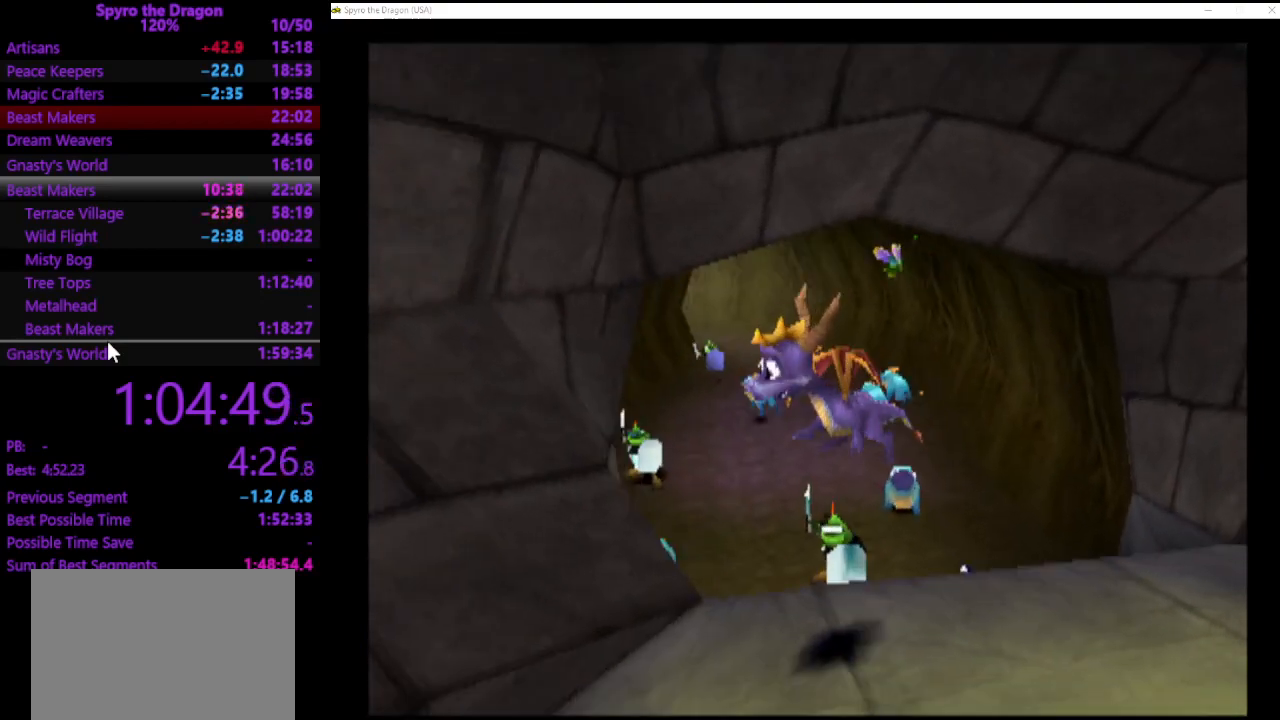
{"buttons": [], "left_stick": "up", "events": [[367, "left_stick", "up"]]}
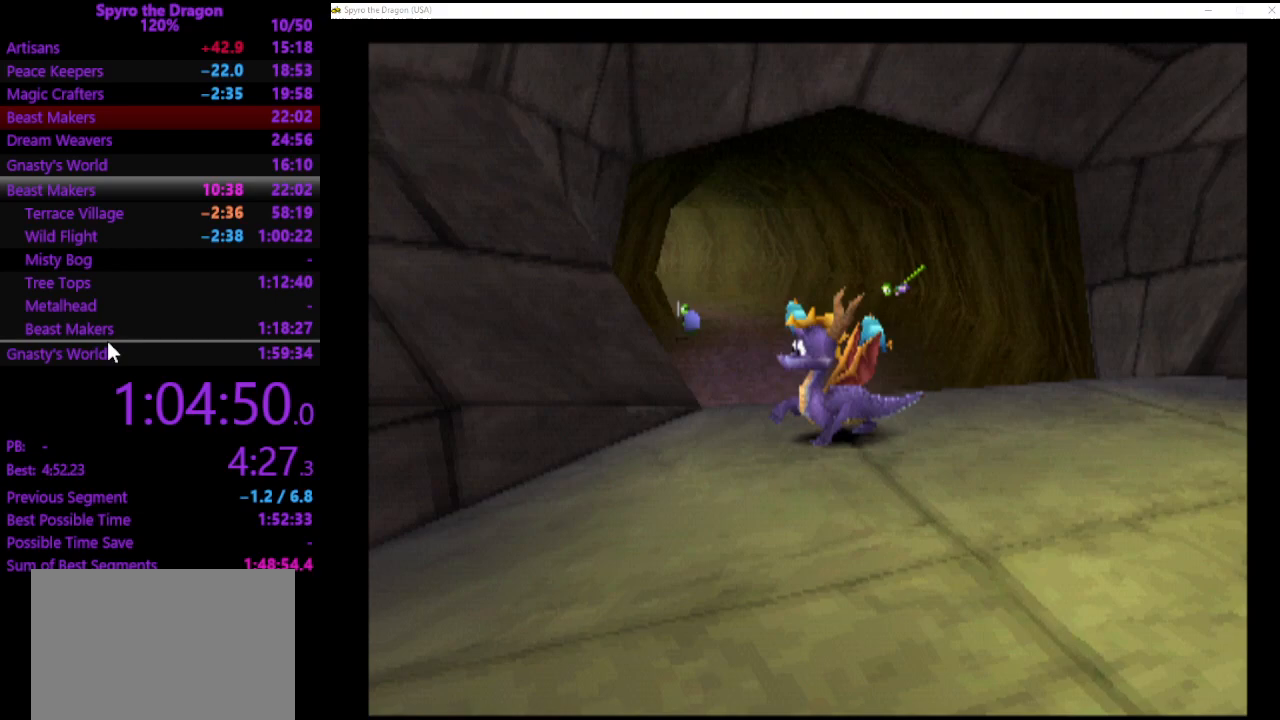
{"buttons": ["SQUARE"], "left_stick": "up", "events": [[333, "SQUARE", "down"]]}
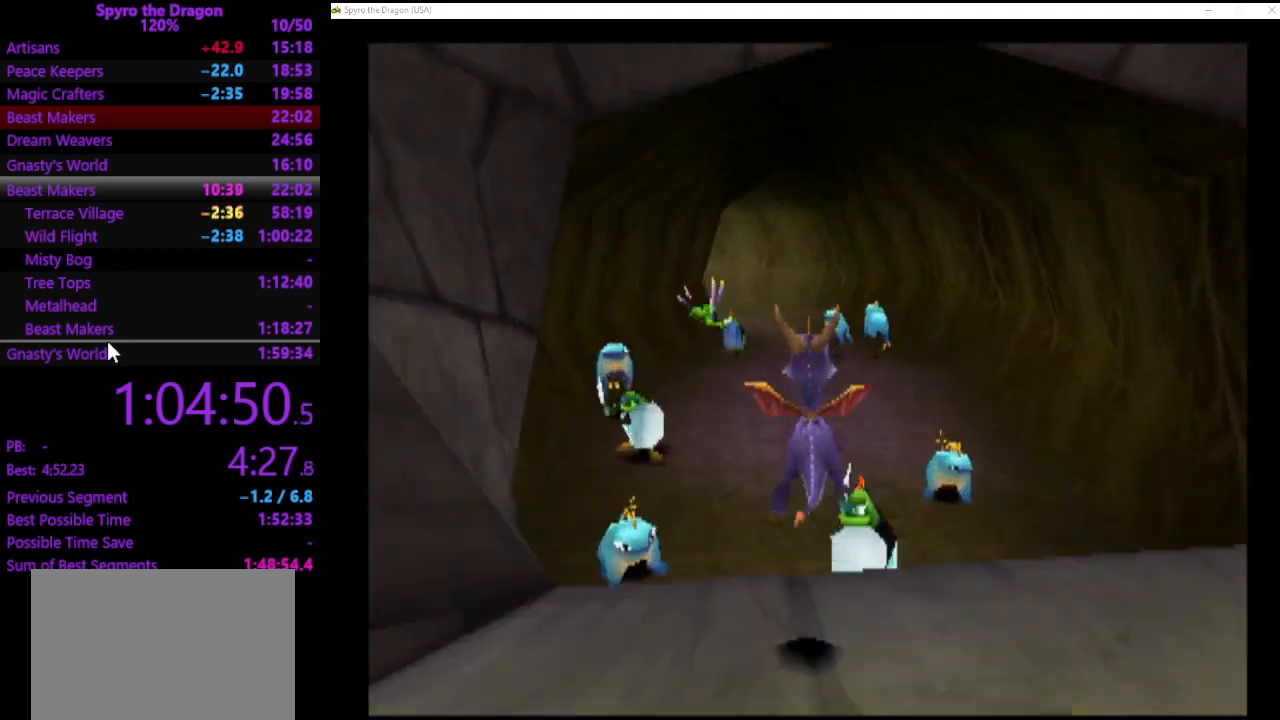
{"buttons": ["SQUARE"], "left_stick": "up-right", "events": [[167, "left_stick", "up-right"]]}
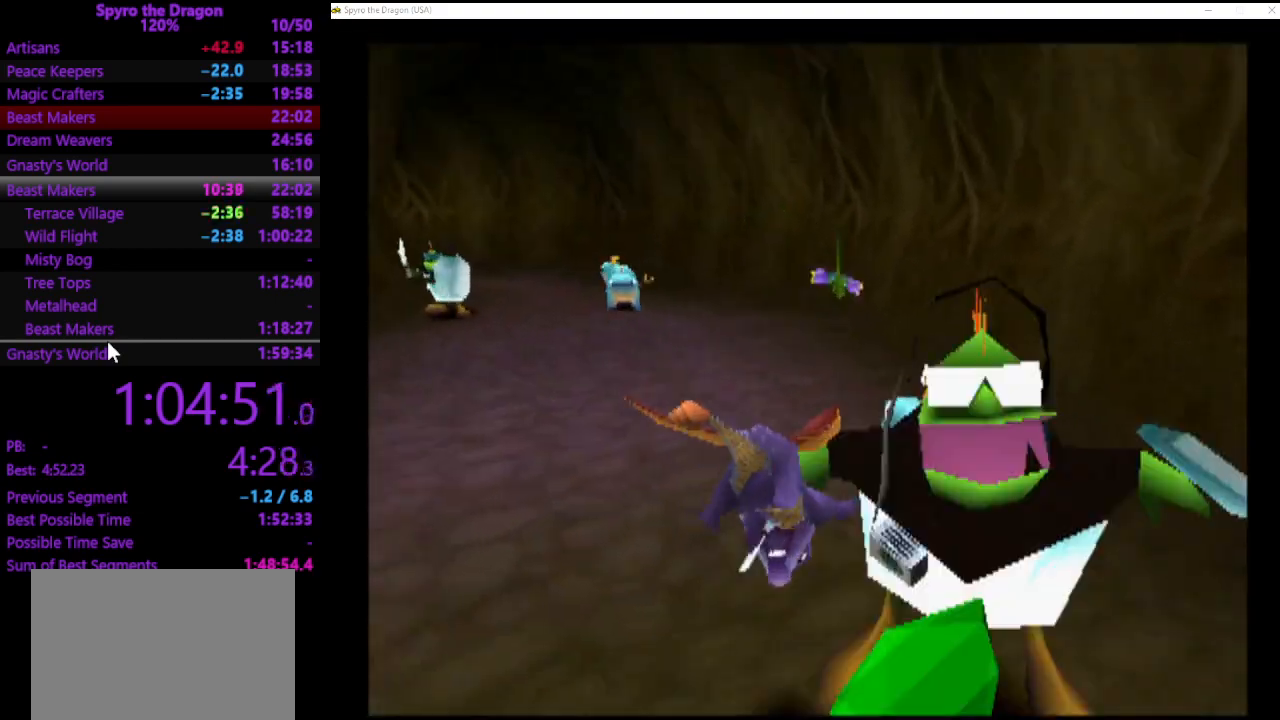
{"buttons": ["SQUARE"], "left_stick": "up-left", "events": [[167, "left_stick", "up-left"]]}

> [TASK]:
Hand back the data exactly as it appears, with all pictures cut.

> [SOLUTION FOR THIS TASK]:
{"buttons": [], "left_stick": "up", "events": [[367, "left_stick", "up"]]}
{"buttons": ["SQUARE"], "left_stick": "up", "events": [[333, "SQUARE", "down"]]}
{"buttons": ["SQUARE"], "left_stick": "up-right", "events": [[167, "left_stick", "up-right"]]}
{"buttons": ["SQUARE"], "left_stick": "up-left", "events": [[167, "left_stick", "up-left"]]}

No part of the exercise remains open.